Chego aos 30, como diriam alguns: a idade ideal. Nem tão novo, que possa ser traído pelos arroubos da leviandade; nem tão velho, que possa ser impedido pela resignação do cansaço. Penso em Jesus, por exemplo, que iniciou seu ministério exatamente aos 30. E por quê? Provavelmente pelas razões já ditas acima. Quem ouviria um jovem mal saído da puberdade? Ou como ter forças para agüentar missão tão sofrida sem a vitalidade da juventude ainda manifesta? Poderia citar outros como Martinho Lutero, que com 29 anos iniciou sua carreira gloriosa como teólogo e palestrante, o que culminou na Reforma Protestante. Ou Martin Luther King, que com 30 anos começou a colocar em prática o princípio da persuasão não violenta de Gandhi, o que desencadeou a maior revolução racial ocorrida nos Estados Unidos da América.
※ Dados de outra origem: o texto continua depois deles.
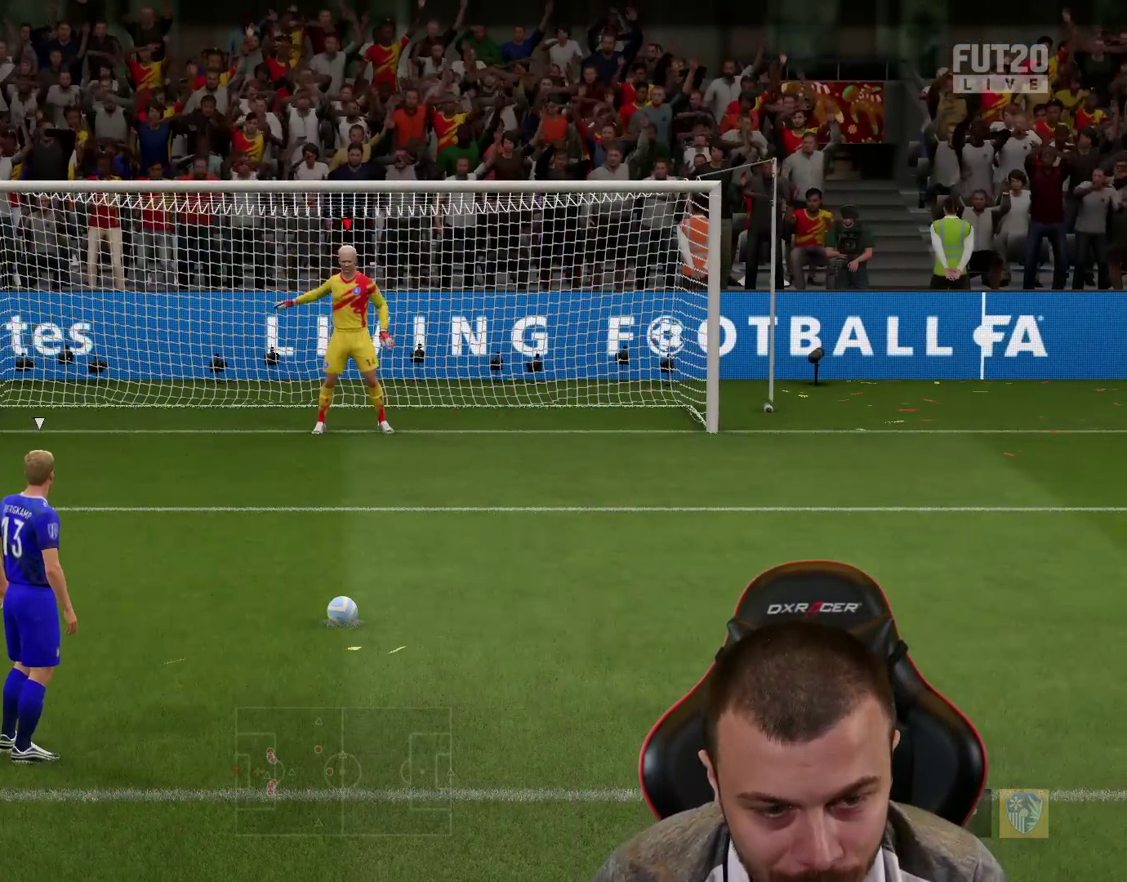
{"buttons": [], "left_stick": "center", "right_stick": "center", "events": []}
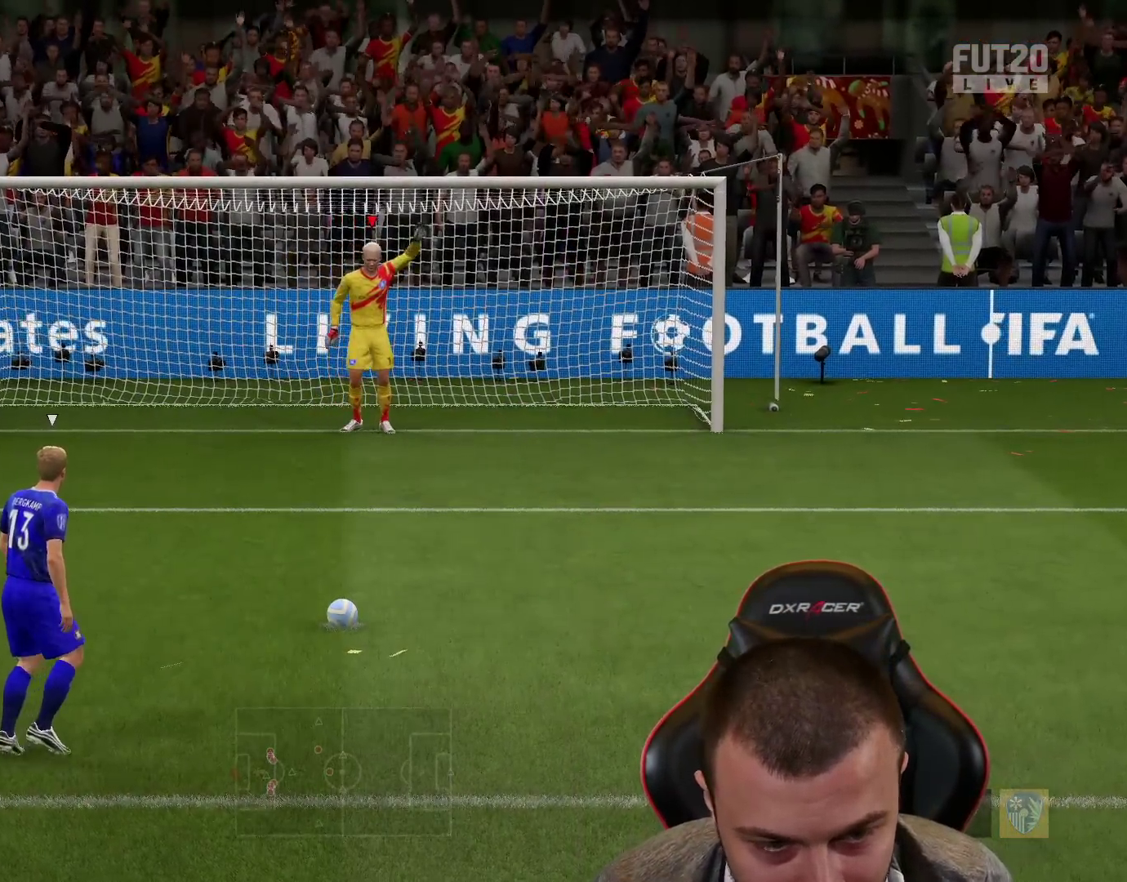
{"buttons": [], "left_stick": "center", "right_stick": "center", "events": []}
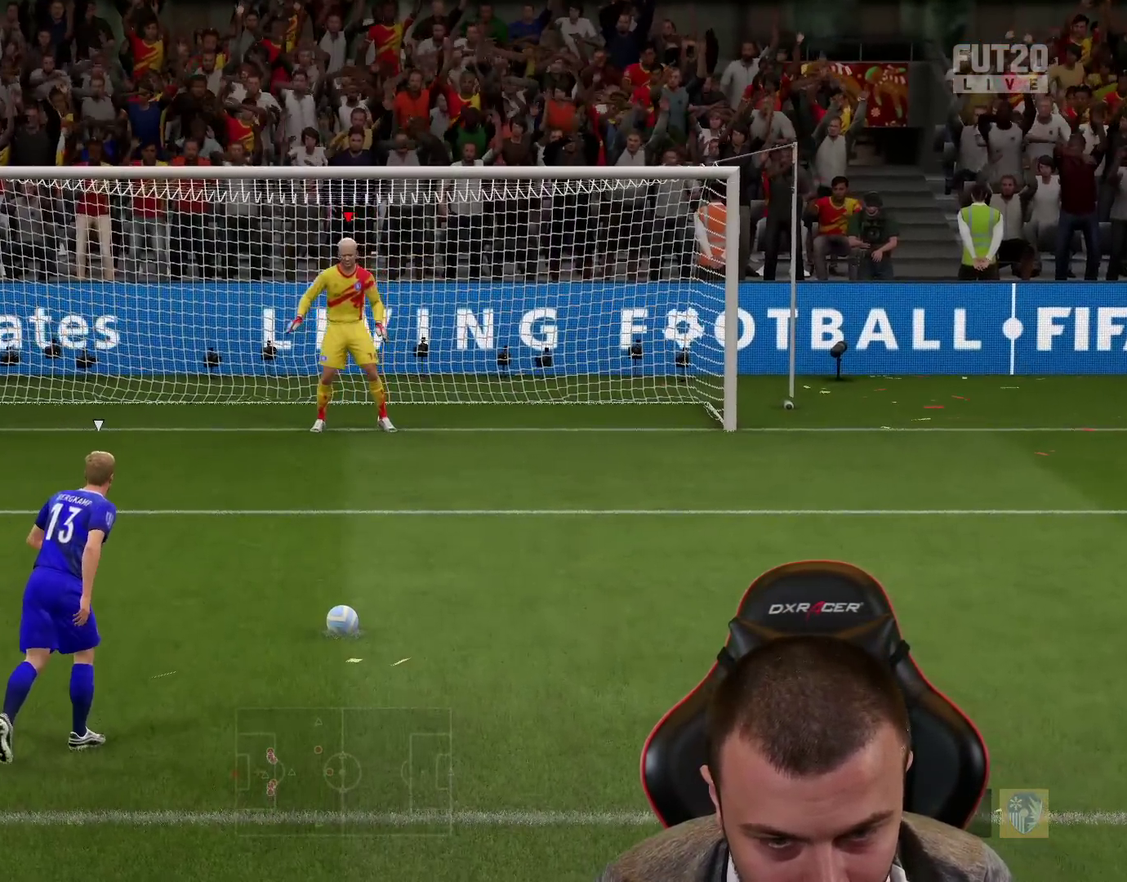
{"buttons": [], "left_stick": "center", "right_stick": "center", "events": [[267, "left_stick", "left"], [367, "left_stick", "center"]]}
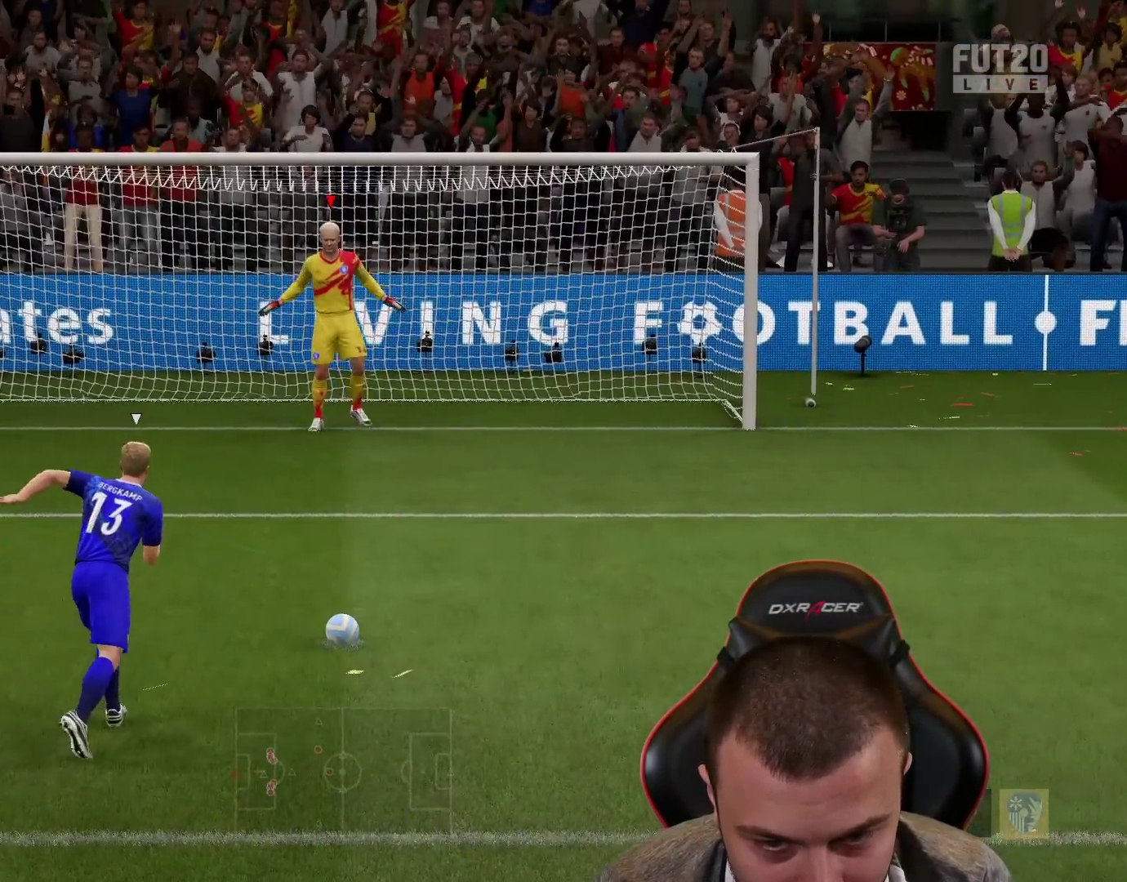
{"buttons": [], "left_stick": "center", "right_stick": "left", "events": [[317, "right_stick", "left"]]}
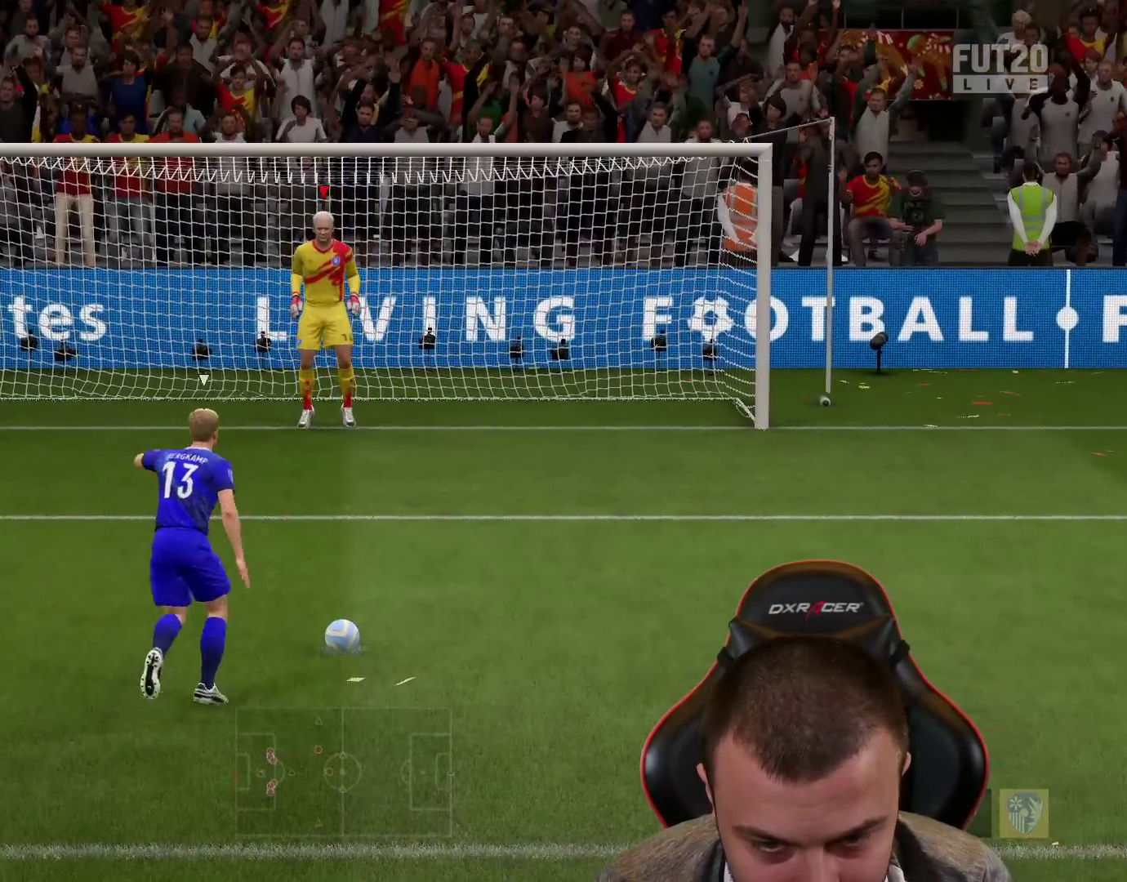
{"buttons": [], "left_stick": "center", "right_stick": "left", "events": []}
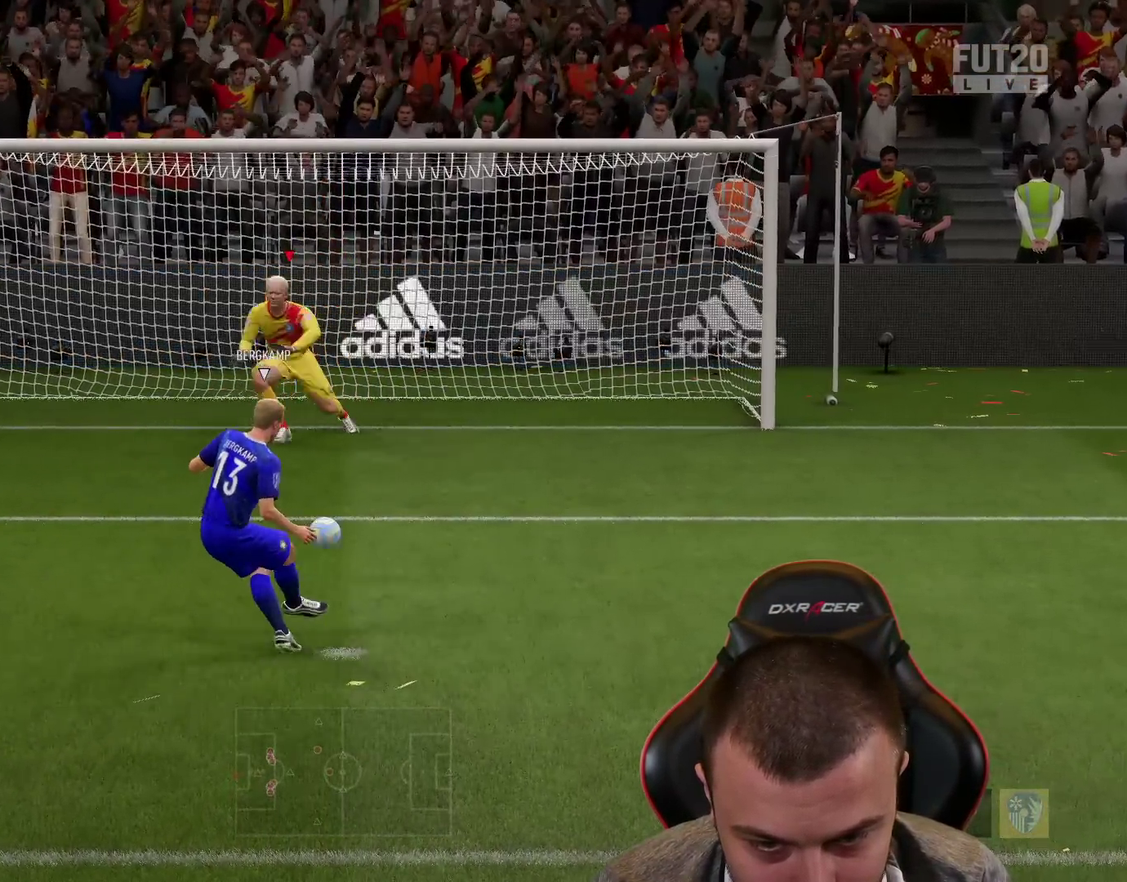
{"buttons": [], "left_stick": "center", "right_stick": "center", "events": [[17, "right_stick", "center"]]}
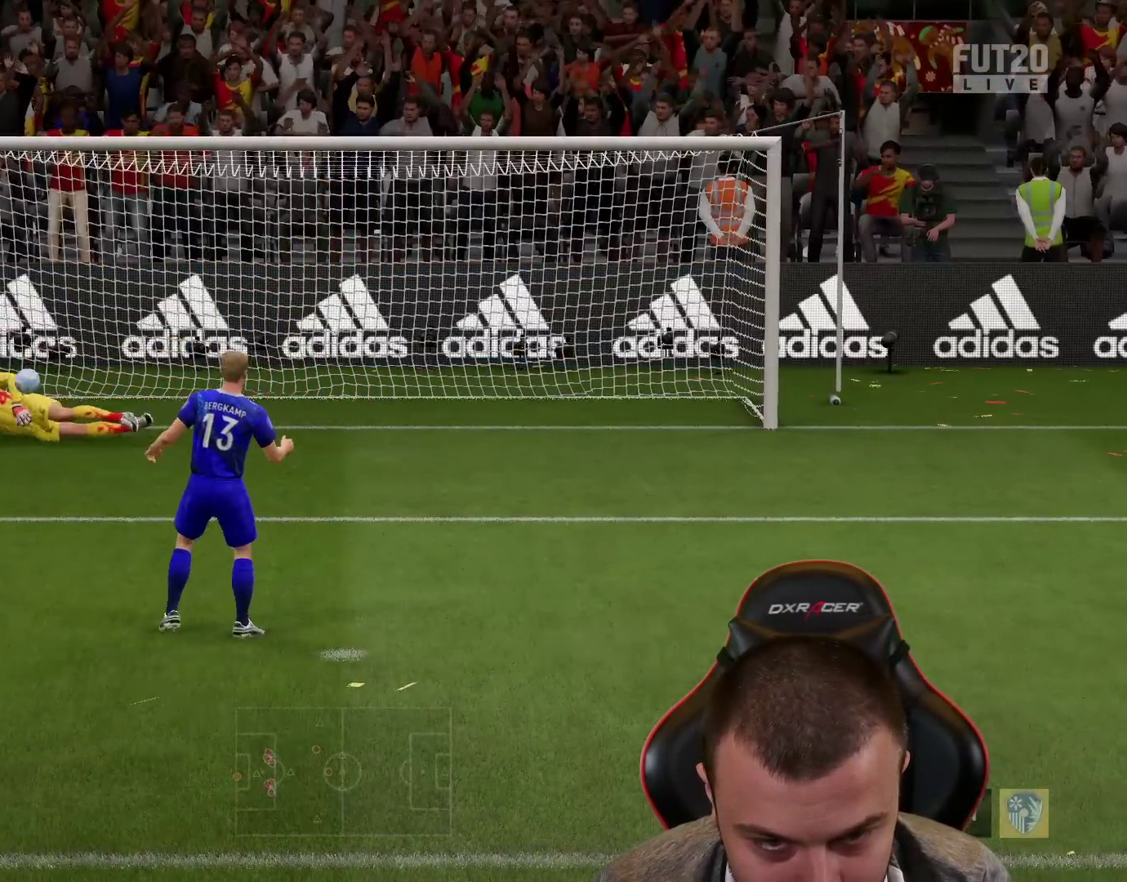
{"buttons": ["R2"], "left_stick": "down-left", "right_stick": "center", "events": [[150, "R2", "down"], [150, "left_stick", "down-left"]]}
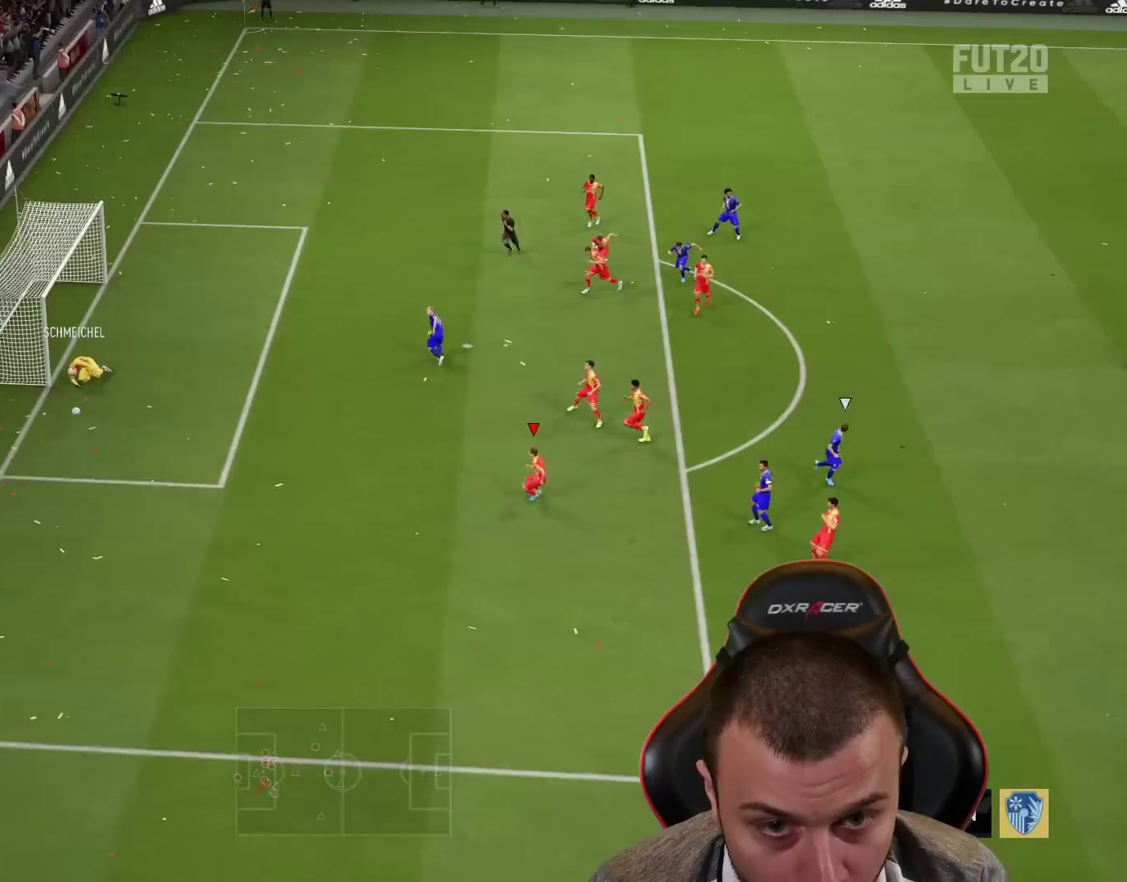
{"buttons": ["R2"], "left_stick": "down-left", "right_stick": "center", "events": []}
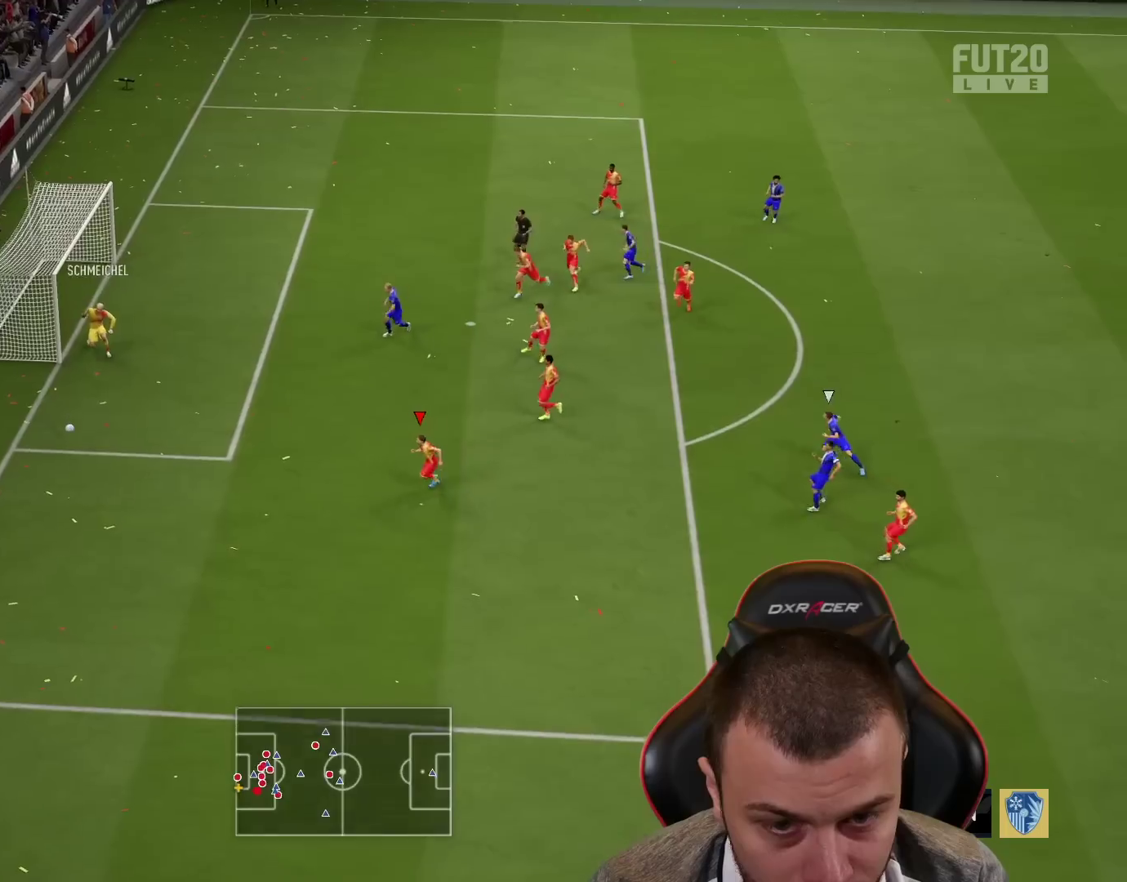
{"buttons": [], "left_stick": "down-right", "right_stick": "center", "events": [[234, "left_stick", "down"], [300, "R2", "up"], [500, "left_stick", "down-right"]]}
Claro que passo a correr o risco de não ser tão coerente, afinal para o ser é necessário medir demais as palavras. Assim, gostaria de citar, também, o sarcástico Erasmo de Roterdã, que arrematou: “…quero oferecer-vos duas sentenças. A primeira, antiqüíssima, é esta: Eu jamais desejaria beber com um homem que se lembrasse de tudo. E a segunda, nova, é a seguinte: Odeio o ouvinte de memória fiel demais”.
Nesse novo ciclo pretendo não ter mais receios. Principalmente o de magoar os outros. Não porque eu passarei a ser um homem duro e insensível, mas porque o medo de não magoar pode ser uma grande catástrofe. Quero ainda ler mais, orar mais, trabalhar mais, comer menos, praticar mais exercícios, mas, essas coisas já deveriam ter sido decididas há muito tempo, e talvez não seja a idade que vá mudá-las agora.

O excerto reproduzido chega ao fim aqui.